The provisions of this Agreement are severable, and if any provision of this Agreement will be held or declared to be illegal, invalid, or unenforceable, the remainder of this Agreement will continue in full force and effect as though such illegal, invalid, or unenforceable provision had not been contained in this Agreement.

6.12 No Third Party Beneficiaries

Nothing in this Agreement is intended to confer, nor will anything in this Agreement be considered or construed to confer, on any person other than the Parties, or their respective successors and permitted assigns, any rights, remedies, obligations, or liabilities under or by reason of this Agreement.

6.13 Notices

Any notices to be given under this Agreement shall be made in writing and sent or delivered to the applicable Party in accordance with the notice provisions set forth in the Services Arrangement.

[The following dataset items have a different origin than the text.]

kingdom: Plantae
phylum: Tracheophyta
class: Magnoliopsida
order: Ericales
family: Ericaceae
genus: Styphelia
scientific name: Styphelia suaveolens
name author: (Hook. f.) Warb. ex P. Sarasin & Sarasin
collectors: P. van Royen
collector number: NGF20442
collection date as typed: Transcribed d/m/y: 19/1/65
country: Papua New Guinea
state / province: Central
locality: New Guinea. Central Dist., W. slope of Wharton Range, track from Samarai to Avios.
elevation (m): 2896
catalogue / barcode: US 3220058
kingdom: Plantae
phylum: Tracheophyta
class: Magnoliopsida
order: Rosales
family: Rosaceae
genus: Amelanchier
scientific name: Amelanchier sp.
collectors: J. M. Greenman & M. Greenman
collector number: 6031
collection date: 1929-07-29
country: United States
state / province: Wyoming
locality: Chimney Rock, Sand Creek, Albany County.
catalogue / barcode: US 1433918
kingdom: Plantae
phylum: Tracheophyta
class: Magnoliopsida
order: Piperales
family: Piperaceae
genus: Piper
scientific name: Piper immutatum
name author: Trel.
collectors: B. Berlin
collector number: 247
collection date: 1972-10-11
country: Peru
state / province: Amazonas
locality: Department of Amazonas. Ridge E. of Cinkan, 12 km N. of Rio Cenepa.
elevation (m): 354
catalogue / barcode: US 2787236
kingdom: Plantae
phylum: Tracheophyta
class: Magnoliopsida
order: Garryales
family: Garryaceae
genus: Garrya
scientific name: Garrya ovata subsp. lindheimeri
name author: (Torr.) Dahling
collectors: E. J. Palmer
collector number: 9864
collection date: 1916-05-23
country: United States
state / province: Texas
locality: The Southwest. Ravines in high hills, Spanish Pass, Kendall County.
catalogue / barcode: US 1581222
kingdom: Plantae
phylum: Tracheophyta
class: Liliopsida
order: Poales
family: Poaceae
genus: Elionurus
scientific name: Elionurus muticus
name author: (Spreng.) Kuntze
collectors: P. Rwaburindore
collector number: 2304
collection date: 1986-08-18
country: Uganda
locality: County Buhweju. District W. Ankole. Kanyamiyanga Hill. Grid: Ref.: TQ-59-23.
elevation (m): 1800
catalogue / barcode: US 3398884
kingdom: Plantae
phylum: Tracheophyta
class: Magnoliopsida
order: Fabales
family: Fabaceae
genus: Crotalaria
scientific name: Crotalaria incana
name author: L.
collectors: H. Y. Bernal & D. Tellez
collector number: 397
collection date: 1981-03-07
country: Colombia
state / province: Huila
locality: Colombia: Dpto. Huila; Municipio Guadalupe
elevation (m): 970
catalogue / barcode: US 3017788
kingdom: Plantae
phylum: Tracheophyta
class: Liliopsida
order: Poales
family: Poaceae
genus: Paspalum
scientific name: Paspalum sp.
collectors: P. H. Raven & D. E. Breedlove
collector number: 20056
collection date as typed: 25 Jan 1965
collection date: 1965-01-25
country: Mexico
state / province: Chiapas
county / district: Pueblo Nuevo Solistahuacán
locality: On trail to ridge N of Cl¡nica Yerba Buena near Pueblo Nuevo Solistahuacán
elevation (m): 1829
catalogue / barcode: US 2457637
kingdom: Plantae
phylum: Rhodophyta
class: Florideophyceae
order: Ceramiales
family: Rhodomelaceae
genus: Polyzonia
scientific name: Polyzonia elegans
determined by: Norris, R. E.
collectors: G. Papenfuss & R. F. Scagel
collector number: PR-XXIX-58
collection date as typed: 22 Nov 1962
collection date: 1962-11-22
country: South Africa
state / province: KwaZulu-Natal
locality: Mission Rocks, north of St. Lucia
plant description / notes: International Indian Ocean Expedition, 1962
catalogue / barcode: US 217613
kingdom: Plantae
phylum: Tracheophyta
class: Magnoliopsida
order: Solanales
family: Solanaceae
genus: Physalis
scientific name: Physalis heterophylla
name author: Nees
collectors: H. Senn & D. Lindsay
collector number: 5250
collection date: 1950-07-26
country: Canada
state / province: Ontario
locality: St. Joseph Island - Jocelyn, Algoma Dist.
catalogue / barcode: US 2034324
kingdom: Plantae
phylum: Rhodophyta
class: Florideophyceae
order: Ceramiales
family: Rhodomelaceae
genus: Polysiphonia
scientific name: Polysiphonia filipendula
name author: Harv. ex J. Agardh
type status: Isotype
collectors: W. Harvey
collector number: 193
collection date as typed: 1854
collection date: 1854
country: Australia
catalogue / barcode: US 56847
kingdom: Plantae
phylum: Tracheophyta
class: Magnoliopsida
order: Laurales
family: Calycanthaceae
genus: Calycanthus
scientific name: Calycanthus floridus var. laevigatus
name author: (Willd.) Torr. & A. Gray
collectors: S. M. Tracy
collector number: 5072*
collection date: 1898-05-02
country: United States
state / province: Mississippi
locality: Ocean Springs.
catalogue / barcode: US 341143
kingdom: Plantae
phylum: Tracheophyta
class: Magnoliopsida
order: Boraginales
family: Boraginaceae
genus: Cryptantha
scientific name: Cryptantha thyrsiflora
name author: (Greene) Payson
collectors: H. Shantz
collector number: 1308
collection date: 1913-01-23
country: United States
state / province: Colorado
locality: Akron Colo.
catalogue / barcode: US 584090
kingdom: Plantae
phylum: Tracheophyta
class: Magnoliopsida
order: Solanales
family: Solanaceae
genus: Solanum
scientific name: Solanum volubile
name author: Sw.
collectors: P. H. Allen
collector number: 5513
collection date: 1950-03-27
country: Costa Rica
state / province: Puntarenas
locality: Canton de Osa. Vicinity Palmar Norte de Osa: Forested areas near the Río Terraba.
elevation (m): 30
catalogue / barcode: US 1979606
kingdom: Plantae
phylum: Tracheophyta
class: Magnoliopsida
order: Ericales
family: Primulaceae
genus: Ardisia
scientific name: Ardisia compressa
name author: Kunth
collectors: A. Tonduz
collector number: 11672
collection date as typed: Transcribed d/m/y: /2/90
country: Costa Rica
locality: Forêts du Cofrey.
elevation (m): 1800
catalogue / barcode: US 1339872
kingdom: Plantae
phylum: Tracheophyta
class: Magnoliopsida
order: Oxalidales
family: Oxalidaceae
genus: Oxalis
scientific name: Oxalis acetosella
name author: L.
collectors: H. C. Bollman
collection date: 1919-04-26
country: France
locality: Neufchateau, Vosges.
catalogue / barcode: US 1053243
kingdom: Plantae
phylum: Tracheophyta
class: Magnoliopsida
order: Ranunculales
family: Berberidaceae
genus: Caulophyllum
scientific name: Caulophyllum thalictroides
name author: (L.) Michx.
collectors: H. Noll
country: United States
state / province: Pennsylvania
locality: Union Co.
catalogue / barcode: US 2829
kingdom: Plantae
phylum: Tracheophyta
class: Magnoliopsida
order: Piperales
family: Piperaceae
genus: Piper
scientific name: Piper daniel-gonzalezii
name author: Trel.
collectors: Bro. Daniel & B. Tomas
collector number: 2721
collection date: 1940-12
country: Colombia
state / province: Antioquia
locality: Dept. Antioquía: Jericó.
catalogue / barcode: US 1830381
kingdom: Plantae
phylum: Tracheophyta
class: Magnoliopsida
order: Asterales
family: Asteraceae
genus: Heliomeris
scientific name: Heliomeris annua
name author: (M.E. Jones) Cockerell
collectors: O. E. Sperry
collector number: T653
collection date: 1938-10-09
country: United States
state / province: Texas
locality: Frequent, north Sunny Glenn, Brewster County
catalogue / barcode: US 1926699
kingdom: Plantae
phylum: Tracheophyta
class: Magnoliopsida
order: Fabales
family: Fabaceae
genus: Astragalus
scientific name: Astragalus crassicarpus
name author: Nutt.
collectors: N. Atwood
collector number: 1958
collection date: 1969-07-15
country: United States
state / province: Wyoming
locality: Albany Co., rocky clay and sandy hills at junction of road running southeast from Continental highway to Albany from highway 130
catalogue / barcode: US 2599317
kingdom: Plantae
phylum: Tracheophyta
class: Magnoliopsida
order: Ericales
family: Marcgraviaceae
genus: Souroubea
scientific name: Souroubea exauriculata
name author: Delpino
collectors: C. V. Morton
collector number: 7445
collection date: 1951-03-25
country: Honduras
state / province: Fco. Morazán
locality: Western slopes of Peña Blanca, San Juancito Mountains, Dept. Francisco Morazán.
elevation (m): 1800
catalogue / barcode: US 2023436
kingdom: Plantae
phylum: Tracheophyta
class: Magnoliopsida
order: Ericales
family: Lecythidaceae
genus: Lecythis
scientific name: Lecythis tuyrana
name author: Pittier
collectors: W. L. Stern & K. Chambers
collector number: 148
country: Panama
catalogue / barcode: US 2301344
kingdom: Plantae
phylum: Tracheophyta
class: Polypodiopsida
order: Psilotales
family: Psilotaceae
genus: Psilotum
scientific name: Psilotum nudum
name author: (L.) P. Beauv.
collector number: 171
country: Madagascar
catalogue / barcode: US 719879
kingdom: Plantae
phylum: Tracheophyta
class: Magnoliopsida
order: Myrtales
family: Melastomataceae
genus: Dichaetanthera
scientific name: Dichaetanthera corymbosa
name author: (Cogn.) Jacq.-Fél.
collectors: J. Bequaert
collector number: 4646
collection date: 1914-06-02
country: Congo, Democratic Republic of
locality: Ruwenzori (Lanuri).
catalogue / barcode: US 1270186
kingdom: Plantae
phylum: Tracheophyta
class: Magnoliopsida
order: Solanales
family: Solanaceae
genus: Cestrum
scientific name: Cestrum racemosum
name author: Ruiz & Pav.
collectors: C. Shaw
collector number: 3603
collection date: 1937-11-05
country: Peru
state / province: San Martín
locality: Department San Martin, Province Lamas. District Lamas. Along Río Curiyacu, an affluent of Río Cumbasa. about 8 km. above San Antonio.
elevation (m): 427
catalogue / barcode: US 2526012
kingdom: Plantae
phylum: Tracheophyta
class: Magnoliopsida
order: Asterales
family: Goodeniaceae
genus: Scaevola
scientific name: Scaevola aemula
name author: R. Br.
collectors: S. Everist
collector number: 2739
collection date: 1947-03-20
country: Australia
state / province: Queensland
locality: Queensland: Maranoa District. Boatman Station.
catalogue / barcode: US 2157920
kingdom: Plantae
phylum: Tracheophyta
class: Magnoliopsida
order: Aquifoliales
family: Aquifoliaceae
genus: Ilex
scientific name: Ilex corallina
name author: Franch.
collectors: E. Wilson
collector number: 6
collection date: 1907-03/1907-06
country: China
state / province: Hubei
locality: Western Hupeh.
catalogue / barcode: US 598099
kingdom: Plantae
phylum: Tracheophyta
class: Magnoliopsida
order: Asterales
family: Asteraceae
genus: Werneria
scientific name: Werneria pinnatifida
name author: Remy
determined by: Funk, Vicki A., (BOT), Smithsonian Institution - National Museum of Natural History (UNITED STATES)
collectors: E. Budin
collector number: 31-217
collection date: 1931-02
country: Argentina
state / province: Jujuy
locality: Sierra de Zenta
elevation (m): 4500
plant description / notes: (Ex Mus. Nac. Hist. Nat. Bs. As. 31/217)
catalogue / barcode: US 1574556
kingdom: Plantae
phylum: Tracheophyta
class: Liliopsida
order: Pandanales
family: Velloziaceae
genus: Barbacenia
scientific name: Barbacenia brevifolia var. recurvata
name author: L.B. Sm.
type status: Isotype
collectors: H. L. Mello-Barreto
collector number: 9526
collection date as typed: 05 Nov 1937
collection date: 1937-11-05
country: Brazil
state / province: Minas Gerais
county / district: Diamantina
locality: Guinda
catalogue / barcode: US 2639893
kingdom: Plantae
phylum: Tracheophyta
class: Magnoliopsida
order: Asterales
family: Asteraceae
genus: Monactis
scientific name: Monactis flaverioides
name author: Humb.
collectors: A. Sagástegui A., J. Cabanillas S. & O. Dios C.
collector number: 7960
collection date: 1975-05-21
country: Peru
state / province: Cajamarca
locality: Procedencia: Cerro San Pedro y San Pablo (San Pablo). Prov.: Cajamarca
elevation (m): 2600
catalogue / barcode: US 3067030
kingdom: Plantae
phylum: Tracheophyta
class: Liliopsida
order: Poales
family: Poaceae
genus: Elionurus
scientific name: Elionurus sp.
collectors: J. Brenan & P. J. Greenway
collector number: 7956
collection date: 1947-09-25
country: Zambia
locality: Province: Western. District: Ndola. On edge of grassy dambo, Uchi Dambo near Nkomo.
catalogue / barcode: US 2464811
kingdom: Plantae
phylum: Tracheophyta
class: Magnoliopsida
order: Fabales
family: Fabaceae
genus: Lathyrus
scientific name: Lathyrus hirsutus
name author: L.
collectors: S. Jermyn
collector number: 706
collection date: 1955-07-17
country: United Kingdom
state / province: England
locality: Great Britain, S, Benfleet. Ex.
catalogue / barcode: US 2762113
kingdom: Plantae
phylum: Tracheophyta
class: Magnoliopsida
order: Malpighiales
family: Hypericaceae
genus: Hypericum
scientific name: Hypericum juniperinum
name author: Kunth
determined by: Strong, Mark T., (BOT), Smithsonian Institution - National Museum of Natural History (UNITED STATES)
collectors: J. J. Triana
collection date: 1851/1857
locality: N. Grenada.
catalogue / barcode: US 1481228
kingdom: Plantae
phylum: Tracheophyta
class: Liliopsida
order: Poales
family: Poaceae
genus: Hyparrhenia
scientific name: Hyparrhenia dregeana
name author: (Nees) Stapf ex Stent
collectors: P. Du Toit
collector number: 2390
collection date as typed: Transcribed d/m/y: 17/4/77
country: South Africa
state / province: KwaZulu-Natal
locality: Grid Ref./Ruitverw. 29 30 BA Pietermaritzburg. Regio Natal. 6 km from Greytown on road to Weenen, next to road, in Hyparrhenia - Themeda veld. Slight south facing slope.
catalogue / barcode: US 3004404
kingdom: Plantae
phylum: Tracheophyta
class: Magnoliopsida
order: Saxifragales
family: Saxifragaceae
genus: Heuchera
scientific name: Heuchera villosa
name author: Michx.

6.14 Counterparts; Facsimiles

This Agreement may be executed in any number of counterparts, each of which will be deemed an original. Electronic copies hereof will be deemed to be originals.

6.15 Disputes

If any controversy, dispute, or claim arises between the Parties with respect to this Agreement, the Parties will make good faith efforts to resolve such matters informally and thereafter, to follow the dispute resolution procedures, as applicable, set forth in the Services Arrangement.